Senior Tory MP Geoffrey Cox starts £400k-a-year job at City law firm
Senior Tory Geoffrey Cox has revealed he has started a £400,000-a-year job at a City law firm as parliament prepares to discuss whether MPs should be able to have lucrative second jobs.
Cox, a former attorney general, started his new role at multinational law firm Withers LLP on 1 November and will be working 41 hours per month in the role, according to the MPs’ register of interests.
The records show he also received more than £410,000 for part-time work he did for the firm between January and July of this year.
It comes as parliament will today debate standards in parliament amid the ongoing Tory sleaze scandal after Owen Paterson’s resignation.
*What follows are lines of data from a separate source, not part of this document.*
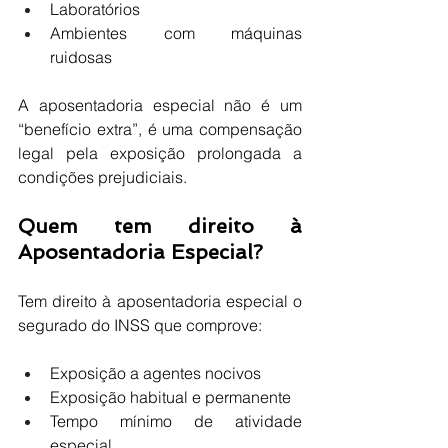
Laboratórios
Ambientes com máquinas 
ruidosas
A aposentadoria especial não é um 
“benefício extra”, é uma compensação 
legal pela exposição prolongada a 
condições prejudiciais.
Quem tem direito à 
Aposentadoria Especial?
Tem direito à aposentadoria especial o 
segurado do INSS que comprove:
Exposição a agentes nocivos
Exposição habitual e permanente
Tempo mínimo de atividade 
especial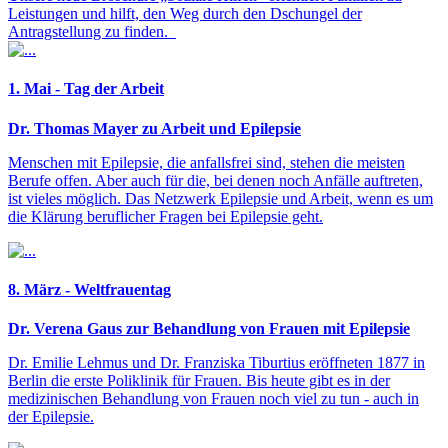
Leistungen und hilft, den Weg durch den Dschungel der
Antragstellung zu finden.
1. Mai - Tag der Arbeit
Dr. Thomas Mayer zu Arbeit und Epilepsie
Menschen mit Epilepsie, die anfallsfrei sind, stehen die meisten
Berufe offen. Aber auch für die, bei denen noch Anfälle auftreten,
ist vieles möglich. Das Netzwerk Epilepsie und Arbeit, wenn es um
die Klärung beruflicher Fragen bei Epilepsie geht.
8. März - Weltfrauentag
Dr. Verena Gaus zur Behandlung von Frauen mit Epilepsie
Dr. Emilie Lehmus und Dr. Franziska Tiburtius eröffneten 1877 in
Berlin die erste Poliklinik für Frauen. Bis heute gibt es in der
medizinischen Behandlung von Frauen noch viel zu tun - auch in
der Epilepsie.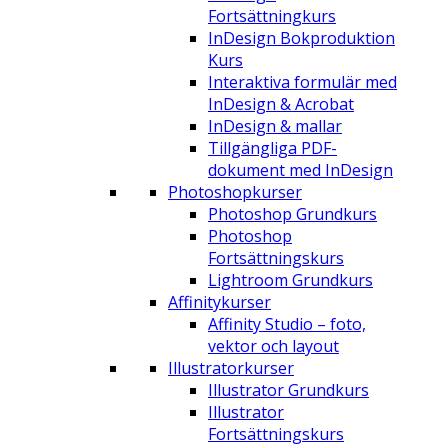
Fortsättningkurs
InDesign Bokproduktion
Kurs
Interaktiva formulär med
InDesign & Acrobat
InDesign & mallar
Tillgängliga PDF-
dokument med InDesign
Photoshopkurser
Photoshop Grundkurs
Photoshop
Fortsättningskurs
Lightroom Grundkurs
Affinitykurser
Affinity Studio – foto,
vektor och layout
Illustratorkurser
Illustrator Grundkurs
Illustrator
Fortsättningskurs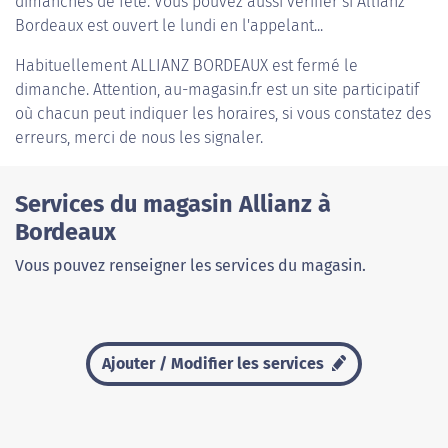
dimanches de fête. Vous pouvez aussi vérifier si Allianz
Bordeaux est ouvert le lundi en l'appelant...
Habituellement
ALLIANZ BORDEAUX
est fermé le
dimanche. Attention, au-magasin.fr est un site participatif
où chacun peut indiquer les horaires, si vous constatez des
erreurs, merci de nous les signaler.
Services du magasin Allianz à
Bordeaux
Vous pouvez renseigner les services du magasin.
Ajouter / Modifier les services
The debate will focus on a wild 24 hours in Westminster last week when Tory backbenchers and the government rammed through votes to veto Paterson’s proposed 30-day suspension – for his role as a £100,000 lobbyist for two private firms – and dismantle the standards process for MPs.
Boris Johnson U-turned in the face of a fierce backlash just 24 hours later and the North Shropshire MP resigned soon after.
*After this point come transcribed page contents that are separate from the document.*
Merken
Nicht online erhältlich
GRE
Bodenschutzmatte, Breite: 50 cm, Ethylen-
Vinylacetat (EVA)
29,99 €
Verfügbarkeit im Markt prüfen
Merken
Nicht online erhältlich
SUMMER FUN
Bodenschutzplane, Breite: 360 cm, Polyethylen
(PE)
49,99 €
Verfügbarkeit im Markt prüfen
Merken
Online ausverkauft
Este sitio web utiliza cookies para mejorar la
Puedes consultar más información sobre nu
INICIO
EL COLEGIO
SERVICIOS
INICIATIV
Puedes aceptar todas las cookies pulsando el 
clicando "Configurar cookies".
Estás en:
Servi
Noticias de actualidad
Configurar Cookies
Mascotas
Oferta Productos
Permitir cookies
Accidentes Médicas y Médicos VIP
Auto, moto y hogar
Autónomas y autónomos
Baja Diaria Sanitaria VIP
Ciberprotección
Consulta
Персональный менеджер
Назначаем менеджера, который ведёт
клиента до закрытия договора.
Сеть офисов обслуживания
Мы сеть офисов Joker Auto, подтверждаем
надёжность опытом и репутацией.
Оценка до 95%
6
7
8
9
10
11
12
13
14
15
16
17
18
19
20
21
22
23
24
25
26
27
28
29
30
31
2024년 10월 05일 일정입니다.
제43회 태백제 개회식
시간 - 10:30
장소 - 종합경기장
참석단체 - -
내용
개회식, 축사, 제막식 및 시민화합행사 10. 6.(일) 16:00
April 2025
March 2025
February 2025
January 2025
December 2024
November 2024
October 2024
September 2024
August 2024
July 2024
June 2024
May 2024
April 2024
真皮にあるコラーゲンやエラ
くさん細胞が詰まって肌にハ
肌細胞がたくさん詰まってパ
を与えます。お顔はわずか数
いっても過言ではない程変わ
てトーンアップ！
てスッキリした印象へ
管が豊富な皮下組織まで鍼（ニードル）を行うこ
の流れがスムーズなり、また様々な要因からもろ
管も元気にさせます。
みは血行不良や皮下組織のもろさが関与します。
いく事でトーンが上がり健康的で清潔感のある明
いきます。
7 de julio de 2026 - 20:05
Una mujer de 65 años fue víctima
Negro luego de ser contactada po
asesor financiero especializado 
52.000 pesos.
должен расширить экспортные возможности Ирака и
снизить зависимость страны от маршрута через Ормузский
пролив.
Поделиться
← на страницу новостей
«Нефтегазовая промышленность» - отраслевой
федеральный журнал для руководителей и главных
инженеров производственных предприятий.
Former Conservative Prime Minister John Major, whose government was blighted by sleaze and corruption scandals, said Johnson’s handling of the Paterson case was “shameful” and that there’s “a general whiff of ‘we are the masters now’ about [the government’s] behaviour”.
The affair has caused some in Westminster to question whether MPs should be allowed to take on high paying second jobs, whether they involve lobbying or not.
Speaker of the House of Commons Sir Lindsay Hoyle is expected to make an intervention in today’s debate, with the Sunday Times reporting that he will likely propose his own review of MPs standards rules.
It is expected that much of the debate will be around whether MPs should be able to hold well-paid secondary jobs, with international trade secretary Anne-Marie Trevelyan today telling Sky News that “across the board, I don’t think we should have a removal of the ability to maintain a second job, because it brings a richness to our role as members of parliament”.
Labour leader Sir Keir Starmer last night said Johnson “must begin to clean out the filthy Augean stable he has created”.
“The country is yet to hear a word of contrition over his attempts to create one rule for him and his friends and another for everyone else,” Starmer said.
Starmer stopped short of saying MPs should not hold second jobs during a BBC interview yesterday, but said he would “ban anyone who holds ministerial office from selling themselves to companies that want to write legislation in their own interests”.